Faisal Basri Soal Minyak Goreng: Ada Faktor yang Luput dari Pemerintah
Ekonomi dan bisnis | 4 Februari 2022, 15:50 WIBJAKARTA, KOMPAS.TV- Ekonom Universitas Indonesia (UI) Faisal Basri menyatakan, pemerintah tidak bisa mencari akar masalah naiknya harga minyak goreng.
Hal itu menyebabkan pemerintah tidak bisa membuat kebijakan yang bisa membuat harga komoditas tersebut terjangkau dan pasokannya aman.
Faisal menjelaskan, Badan Pusat Statistik (BPS) mencatat harga minyak goreng pada Desember 2021 naik 34 persen dibandingkan Desember tahun sebelumnya.
Pada Desember 2020 harga eceran minyak goreng Rp15.792 per liter, sedangkan pada Desember 2021 sudah mencapai Rp21.125 per liter.
Saat itu pemerintah menyebut, minyak goreng naik karena permintaan yang tinggi namun pasokan nya terganggu. Kemudian kebijakan minyak goreng satu harga pun diterapkan.

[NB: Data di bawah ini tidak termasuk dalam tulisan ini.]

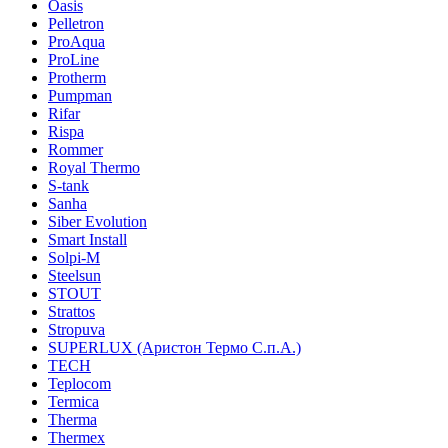
Oasis
Pelletron
ProAqua
ProLine
Protherm
Pumpman
Rifar
Rispa
Rommer
Royal Thermo
S-tank
Sanha
Siber Evolution
Smart Install
Solpi-M
Steelsun
STOUT
Strattos
Stropuva
SUPERLUX (Аристон Термо С.п.А.)
TECH
Teplocom
Termica
Therma
Thermex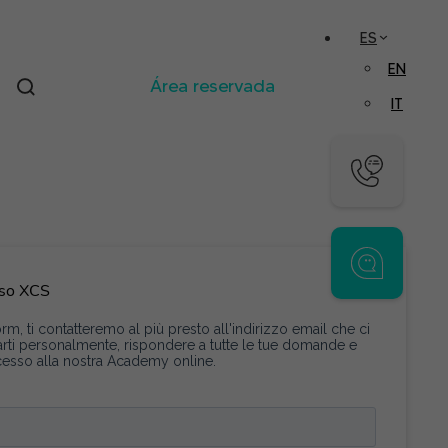
ES
EN
Área reservada
IT
urso XCS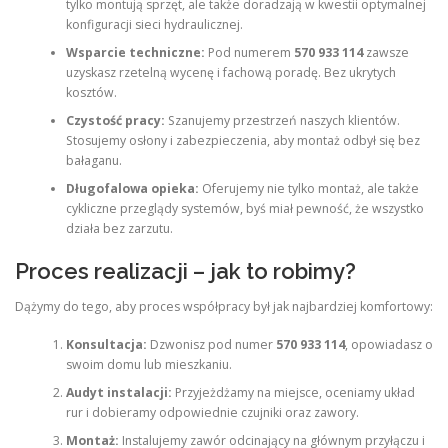
tylko montują sprzęt, ale także doradzają w kwestii optymalnej
konfiguracji sieci hydraulicznej.
Wsparcie techniczne:
Pod numerem
570 933 114
zawsze
uzyskasz rzetelną wycenę i fachową poradę. Bez ukrytych
kosztów.
Czystość pracy:
Szanujemy przestrzeń naszych klientów.
Stosujemy osłony i zabezpieczenia, aby montaż odbył się bez
bałaganu.
Długofalowa opieka:
Oferujemy nie tylko montaż, ale także
cykliczne przeglądy systemów, byś miał pewność, że wszystko
działa bez zarzutu.
Proces realizacji – jak to robimy?
Dążymy do tego, aby proces współpracy był jak najbardziej komfortowy:
Konsultacja:
Dzwonisz pod numer
570 933 114
, opowiadasz o
swoim domu lub mieszkaniu.
Audyt instalacji:
Przyjeżdżamy na miejsce, oceniamy układ
rur i dobieramy odpowiednie czujniki oraz zawory.
Montaż:
Instalujemy zawór odcinający na głównym przyłączu i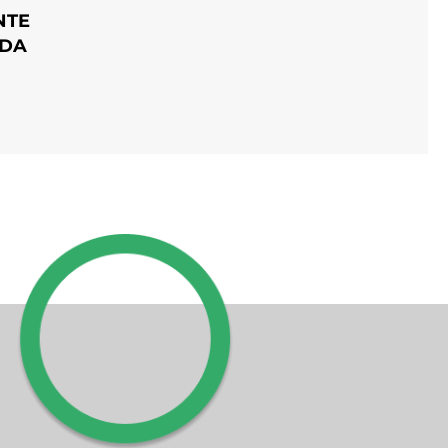
NTE
ADA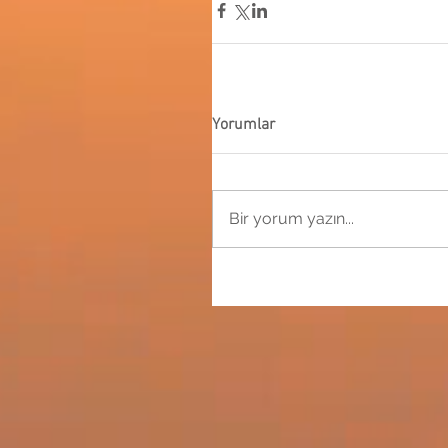
Yorumlar
Bir yorum yazın...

Baca Juga: Usut Dugaan Kartel, KPPU Panggil 4 Produsen Besar Minyak Goreng Hari Ini
"Kebijakan yang baik dan efektif ditentukan oleh kepiawaian pemerintah mendiagnosis penyebab kenaikan harga. Pasar tidak bisa dikomando secara serampangan," kata Faisal dalam keterangan tertulisnya, Jumat (4/2/2022).
Pemerintah juga menduga ada kebocoran ekspor CPO sebagai bahan baku minyak goreng. Di sisi lain, walaupun harga minyak sawit dunia melonjak, volume ekspor CPO dan turunannya hanya naik sangat tipis dari 34,0 juta ton tahun 2020 menjadi 34,2 juta ton tahun 2021.

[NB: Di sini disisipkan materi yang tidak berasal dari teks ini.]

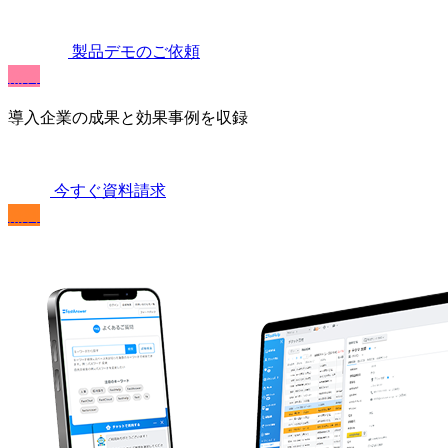
製品デモのご依頼
無料
導入企業の成果と効果事例を収録
今すぐ資料請求
無料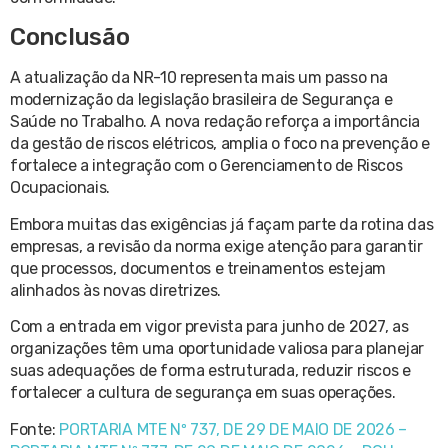
Conclusão
A atualização da NR-10 representa mais um passo na
modernização da legislação brasileira de Segurança e
Saúde no Trabalho. A nova redação reforça a importância
da gestão de riscos elétricos, amplia o foco na prevenção e
fortalece a integração com o Gerenciamento de Riscos
Ocupacionais.
Embora muitas das exigências já façam parte da rotina das
empresas, a revisão da norma exige atenção para garantir
que processos, documentos e treinamentos estejam
alinhados às novas diretrizes.
Com a entrada em vigor prevista para junho de 2027, as
organizações têm uma oportunidade valiosa para planejar
suas adequações de forma estruturada, reduzir riscos e
fortalecer a cultura de segurança em suas operações.
Fonte:
PORTARIA MTE Nº 737, DE 29 DE MAIO DE 2026 –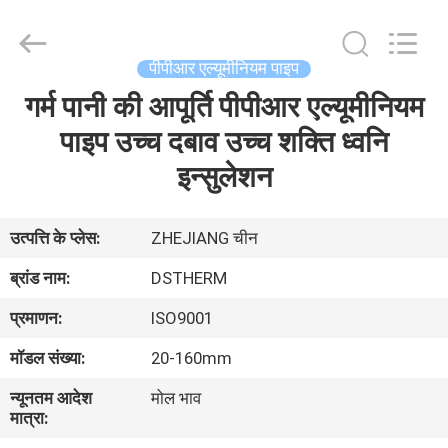
2026
DSTHERM
INDUSTRIAL
LIMITED.
All
पीपीआर एल्यूमीनियम पाइप
Rights
Reserved.
गर्म पानी की आपूर्ति पीपीआर एल्यूमीनियम
घर
पाइप उच्च दबाव उच्च शक्ति ध्वनि
उत्पादों
इन्सुलेशन
हमारे
उत्पत्ति के प्लेस:
ZHEJIANG चीन
बारे
ब्रांड नाम:
DSTHERM
में
प्रमाणन:
ISO9001
मॉडल संख्या:
20-160mm
कारखाने
न्यूनतम आदेश
मोल भाव
का
मात्रा:
दौरा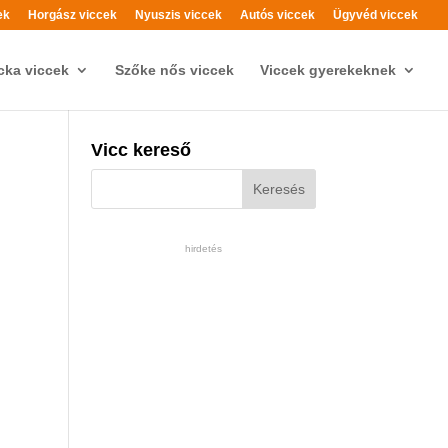
ek
Horgász viccek
Nyuszis viccek
Autós viccek
Ügyvéd viccek
cka viccek
Szőke nős viccek
Viccek gyerekeknek
Vicc kereső
hirdetés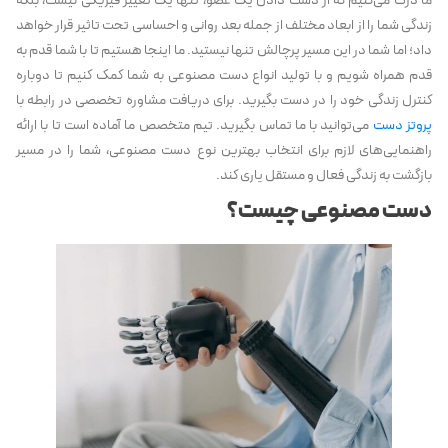
ما درک می‌کنیم که از دست دادن یک عضو، تنها یک تغییر فیزیکی نیست، بلکه
زندگی شما را از ابعاد مختلف از جمله بعد روانی و احساسی تحت تاثیر قرار خواهد
داد؛ اما شما در این مسیر پرچالش تنها نیستید. ما اینجا هستیم تا با شما قدم به
قدم همراه شویم و با تولید انواع دست مصنوعی به شما کمک کنیم تا دوباره
کنترل زندگی خود را در دست بگیرید. برای دریافت مشاوره تخصصی در رابطه با
پروتز دست
می‌توانید با ما تماس بگیرید. تیم متخصص ما آماده است تا با ارائه
راهنمایی‌های لازم برای انتخاب بهترین نوع دست مصنوعی، شما را در مسیر
بازگشت به زندگی فعال و مستقل یاری کند.
دست مصنوعی چیست؟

Kenaikan sangat tipis volume ekspor beriringan dengan penurunan produksi CPO dari 47,03 juta ton tahun 2020 menjadi 46,89 juta ton tahun 2021.
"Mengapa harga minyak goreng melonjak padahal produksi dan ekspor CPO–yang menjadi bahan baku utama minyak goreng–hanya naik sangat tipis? Ditambah lagi, permintaan minyak goreng tidak mengalami lonjakan," ujar Faisal.